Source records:
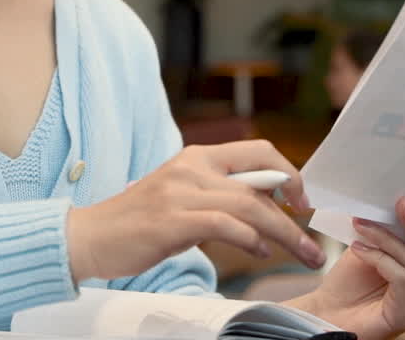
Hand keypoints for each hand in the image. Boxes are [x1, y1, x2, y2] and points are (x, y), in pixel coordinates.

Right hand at [66, 140, 326, 281]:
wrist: (90, 236)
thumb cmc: (139, 222)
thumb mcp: (183, 196)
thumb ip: (219, 193)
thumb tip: (265, 202)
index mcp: (197, 157)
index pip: (259, 150)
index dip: (290, 173)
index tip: (303, 202)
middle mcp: (192, 168)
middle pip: (262, 182)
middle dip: (295, 215)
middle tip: (314, 243)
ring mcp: (181, 192)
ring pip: (251, 206)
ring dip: (284, 234)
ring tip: (301, 254)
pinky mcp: (172, 220)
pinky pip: (225, 224)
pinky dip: (250, 239)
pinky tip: (259, 252)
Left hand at [286, 175, 404, 339]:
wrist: (327, 314)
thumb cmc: (349, 283)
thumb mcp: (371, 245)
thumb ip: (389, 229)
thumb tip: (395, 196)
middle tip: (401, 201)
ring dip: (386, 238)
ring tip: (361, 223)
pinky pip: (401, 277)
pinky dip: (379, 258)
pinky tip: (359, 248)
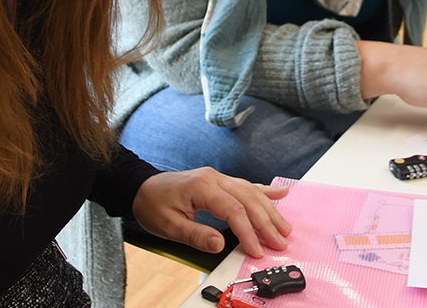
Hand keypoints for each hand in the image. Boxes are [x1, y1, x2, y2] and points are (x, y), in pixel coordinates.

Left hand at [131, 168, 290, 257]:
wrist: (142, 188)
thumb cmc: (153, 205)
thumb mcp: (168, 225)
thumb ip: (195, 235)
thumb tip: (219, 245)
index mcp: (202, 186)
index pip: (233, 209)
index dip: (248, 231)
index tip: (257, 248)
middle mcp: (214, 178)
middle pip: (248, 199)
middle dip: (266, 222)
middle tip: (280, 242)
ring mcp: (218, 177)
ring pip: (251, 192)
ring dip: (269, 210)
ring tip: (284, 227)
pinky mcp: (219, 181)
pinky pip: (246, 185)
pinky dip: (264, 190)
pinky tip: (280, 193)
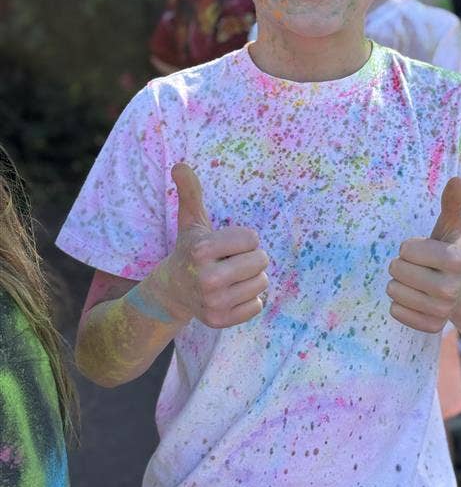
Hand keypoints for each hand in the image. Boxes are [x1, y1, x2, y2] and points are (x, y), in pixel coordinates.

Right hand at [155, 163, 268, 328]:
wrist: (173, 291)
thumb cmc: (190, 250)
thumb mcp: (191, 221)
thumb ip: (190, 192)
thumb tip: (180, 165)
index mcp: (202, 250)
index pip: (253, 238)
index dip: (243, 239)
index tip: (225, 245)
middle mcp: (207, 278)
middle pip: (261, 261)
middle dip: (251, 258)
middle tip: (230, 261)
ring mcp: (213, 303)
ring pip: (262, 284)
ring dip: (251, 278)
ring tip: (230, 278)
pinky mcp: (219, 321)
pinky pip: (256, 306)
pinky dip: (249, 300)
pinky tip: (230, 295)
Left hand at [387, 177, 460, 332]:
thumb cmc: (450, 251)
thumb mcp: (452, 227)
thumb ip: (452, 203)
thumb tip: (458, 178)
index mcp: (456, 259)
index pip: (406, 249)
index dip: (409, 246)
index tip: (424, 249)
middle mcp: (451, 288)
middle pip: (397, 270)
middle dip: (401, 264)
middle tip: (417, 266)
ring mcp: (443, 310)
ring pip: (393, 291)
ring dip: (398, 283)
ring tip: (416, 281)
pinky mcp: (432, 326)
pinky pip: (396, 311)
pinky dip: (399, 303)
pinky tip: (415, 298)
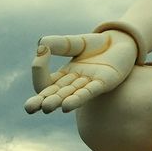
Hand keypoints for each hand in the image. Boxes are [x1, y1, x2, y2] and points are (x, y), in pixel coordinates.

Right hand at [23, 32, 137, 113]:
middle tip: (29, 108)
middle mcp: (75, 83)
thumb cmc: (97, 45)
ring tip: (46, 108)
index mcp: (65, 75)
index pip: (46, 82)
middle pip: (55, 94)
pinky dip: (78, 98)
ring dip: (59, 101)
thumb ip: (58, 44)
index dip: (39, 71)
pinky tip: (66, 106)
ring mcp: (89, 84)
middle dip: (42, 100)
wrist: (121, 42)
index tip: (40, 54)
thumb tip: (40, 45)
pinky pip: (89, 92)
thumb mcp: (74, 42)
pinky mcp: (105, 82)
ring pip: (71, 95)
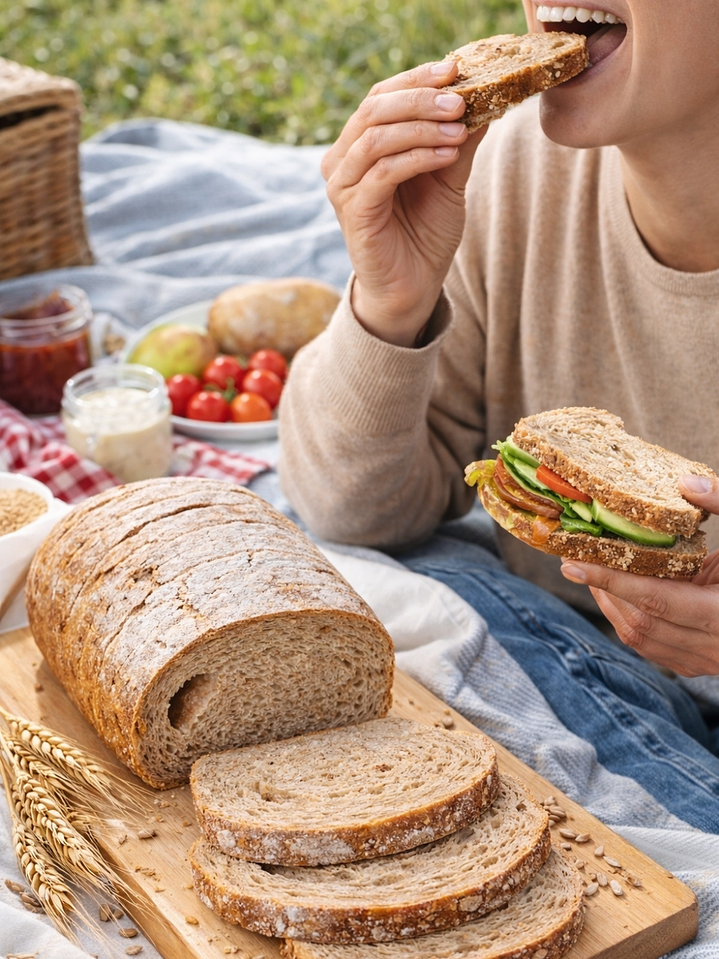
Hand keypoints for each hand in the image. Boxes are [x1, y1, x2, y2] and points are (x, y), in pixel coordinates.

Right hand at [321, 61, 486, 346]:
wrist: (412, 286)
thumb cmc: (425, 233)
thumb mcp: (448, 178)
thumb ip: (458, 140)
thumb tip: (485, 95)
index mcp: (360, 145)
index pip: (381, 96)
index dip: (416, 79)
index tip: (455, 69)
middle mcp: (342, 161)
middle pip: (374, 109)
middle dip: (420, 99)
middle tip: (460, 98)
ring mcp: (342, 186)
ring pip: (376, 137)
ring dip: (422, 127)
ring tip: (459, 128)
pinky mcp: (353, 210)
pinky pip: (383, 172)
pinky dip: (418, 157)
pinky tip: (447, 155)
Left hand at [560, 475, 718, 676]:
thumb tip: (685, 484)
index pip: (656, 600)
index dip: (611, 578)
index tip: (571, 560)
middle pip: (641, 623)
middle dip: (603, 588)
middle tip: (576, 556)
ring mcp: (714, 661)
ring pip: (644, 641)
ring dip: (612, 605)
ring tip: (593, 569)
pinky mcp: (710, 663)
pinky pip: (658, 649)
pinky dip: (633, 621)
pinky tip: (623, 593)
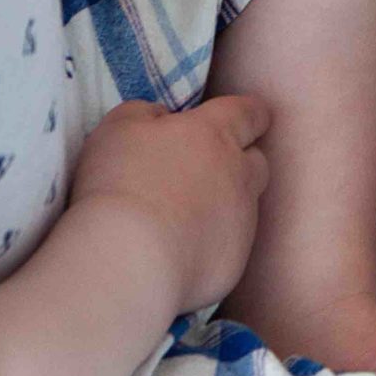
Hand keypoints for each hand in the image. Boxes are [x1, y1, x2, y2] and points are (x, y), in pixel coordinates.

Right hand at [70, 97, 272, 313]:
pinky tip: (179, 254)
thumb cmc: (119, 183)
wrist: (128, 259)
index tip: (243, 119)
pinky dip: (211, 246)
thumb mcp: (119, 127)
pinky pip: (230, 248)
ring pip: (246, 206)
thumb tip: (162, 118)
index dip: (249, 114)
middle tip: (205, 172)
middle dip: (240, 162)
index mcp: (216, 134)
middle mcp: (239, 175)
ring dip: (224, 206)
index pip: (251, 113)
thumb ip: (147, 113)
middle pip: (257, 161)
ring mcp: (242, 222)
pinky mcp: (235, 263)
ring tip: (185, 218)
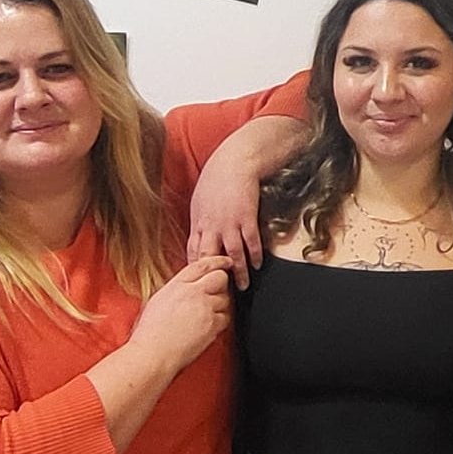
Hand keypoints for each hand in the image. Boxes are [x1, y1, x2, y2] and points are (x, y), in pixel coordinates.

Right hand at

> WHAT THE EXERCISE ASKS
When you retype the data above, match every line exactly and leave the pictures behind.

> OUTPUT FOR THIS TASK
Hand keypoints for each hand in the image. Boxes are [x1, y1, x2, y2] and points are (x, y), in pixel coordinates.

Right hand at [66, 140, 326, 281]:
wrist: (90, 236)
thumb cmc: (139, 222)
thumb mcp: (183, 196)
thumb ip: (219, 193)
thumb tip: (265, 202)
index mcp: (197, 157)
index pip: (259, 150)
index dip: (290, 173)
index tip: (303, 202)
middle mcp: (192, 168)
middle pip: (262, 182)
middle dip: (295, 215)
middle tip: (314, 243)
ring mcp: (181, 192)
ring pip: (251, 206)
ring dip: (284, 234)
ring tip: (301, 254)
pinky mcp: (172, 220)
pinky pip: (225, 224)
pinky dip: (250, 239)
pinky tip: (259, 252)
Left hand at [286, 175, 404, 339]:
wrist: (327, 314)
thumb cmc: (349, 283)
thumb mcp: (371, 245)
thumb ip: (389, 229)
thumb tip: (395, 196)
middle tip: (401, 201)
ring dip: (386, 238)
ring tip: (361, 223)
pinky pip: (401, 277)
pinky dip: (379, 258)
pinky tip: (359, 248)
Hand keypoints for each hand in the image. Boxes are [x1, y1, x2, y2] and points are (x, y), in pixel coordinates.

Left hand at [131, 168, 290, 257]:
wrist: (142, 188)
thumb cmc: (153, 205)
thumb mcp: (168, 225)
thumb ip: (195, 235)
thumb tip: (219, 245)
index mcp: (202, 186)
index pip: (233, 209)
index dip: (248, 231)
index tip: (257, 248)
middle mcp: (214, 178)
middle pip: (248, 199)
middle dip: (266, 222)
middle tip: (280, 242)
ring mcp: (218, 177)
ring pip: (251, 192)
ring dip: (269, 210)
ring tip: (284, 227)
pinky mcp: (219, 181)
pinky pip: (246, 185)
pinky dip: (264, 190)
pinky tip: (280, 193)
Hand keypoints for each hand in the image. Boxes are [x1, y1, x2, y2] and points are (x, y), in pixel coordinates.

Right hand at [155, 163, 268, 328]:
wrist: (173, 291)
thumb cmc: (190, 250)
thumb mcp: (191, 221)
thumb ip: (190, 192)
thumb tip: (180, 165)
index mcp: (202, 250)
index pip: (253, 238)
index dip: (243, 239)
index tip: (225, 245)
middle mcp: (207, 278)
middle pip: (261, 261)
middle dip: (251, 258)
middle tip: (230, 261)
ring mcp: (213, 303)
ring pip: (262, 284)
ring dip: (251, 278)
ring tip: (230, 278)
pinky mcp: (219, 321)
pinky pip: (256, 306)
pinky dip: (249, 300)
pinky tip: (230, 295)
Left hand at [387, 177, 460, 332]:
thumb cmc: (450, 251)
thumb mcp: (452, 227)
thumb ip: (452, 203)
thumb tip: (458, 178)
index mcp: (456, 259)
index pip: (406, 249)
index dip: (409, 246)
index tip: (424, 249)
middle mcp: (451, 288)
middle pip: (397, 270)
middle dip: (401, 264)
middle tip: (417, 266)
ring mcp: (443, 310)
ring pip: (393, 291)
ring dip: (398, 283)
ring tip: (416, 281)
pinky mcp: (432, 326)
pinky pip: (396, 311)
pinky dip: (399, 303)
pinky tip: (415, 298)
Hand keypoints for each hand in the image. Boxes are [x1, y1, x2, y2] and points are (x, y), in pixel coordinates.

Right hand at [23, 32, 137, 113]:
middle tip: (29, 108)
middle mcp: (75, 83)
thumb cmc: (97, 45)
ring tip: (46, 108)
index mcp: (65, 75)
index pip: (46, 82)
middle pip: (55, 94)
pinky dip: (78, 98)
ring dip: (59, 101)
thumb ip: (58, 44)
index dip: (39, 71)
pinky tip: (66, 106)
ring mcp: (89, 84)
middle dip: (42, 100)
wrist: (121, 42)
index tip: (40, 54)
thumb tip: (40, 45)
pinky pip: (89, 92)
thumb mcp: (74, 42)
pinky mcp: (105, 82)
ring pip: (71, 95)
Hand keypoints for each hand in the image. Boxes are [x1, y1, x2, y2] and points are (x, y), in pixel coordinates.

Right hand at [321, 61, 486, 346]:
wrist: (412, 286)
thumb cmc: (425, 233)
thumb mcp: (448, 178)
thumb ip: (458, 140)
thumb tip: (485, 95)
index mcp: (360, 145)
index pip: (381, 96)
index dip: (416, 79)
index tip: (455, 69)
middle mcp: (342, 161)
middle pip: (374, 109)
middle dip: (420, 99)
middle tip: (460, 98)
ring mcp: (342, 186)
ring pip: (376, 137)
ring dip: (422, 127)
ring tip: (459, 128)
pinky mcp: (353, 210)
pinky pip: (383, 172)
pinky dip: (418, 157)
pinky tip: (447, 155)
Left hand at [560, 475, 718, 676]:
thumb tip: (685, 484)
index pip: (656, 600)
index dip: (611, 578)
index tip: (571, 560)
middle pip: (641, 623)
middle dip: (603, 588)
middle tip: (576, 556)
ring mcp: (714, 661)
ring pip: (644, 641)
ring dip: (612, 605)
ring tip: (593, 569)
pinky mcp: (710, 663)
pinky pip: (658, 649)
pinky dip: (633, 621)
pinky tip: (623, 593)
Hand keypoints for each hand in the image. Boxes are [x1, y1, x2, y2] and points are (x, y), in pixel coordinates.

Right hand at [70, 97, 272, 313]:
pinky tip: (179, 254)
thumb cmc: (119, 183)
wrist: (128, 259)
index tip: (243, 119)
pinky dip: (211, 246)
thumb mcp: (119, 127)
pinky pip: (230, 248)
ring pip: (246, 206)
thumb tip: (162, 118)
index dip: (249, 114)
middle tip: (205, 172)
middle dip: (240, 162)
index mcp: (216, 134)
middle mcp: (239, 175)
ring dip: (224, 206)
index pip: (251, 113)
thumb ip: (147, 113)
middle pip: (257, 161)
ring mcp: (242, 222)
pinky mcp: (235, 263)
ring tip: (185, 218)
Hand keypoints for each hand in the image. Boxes are [x1, y1, x2, y2] and points are (x, y), in pixel coordinates.

Right hand at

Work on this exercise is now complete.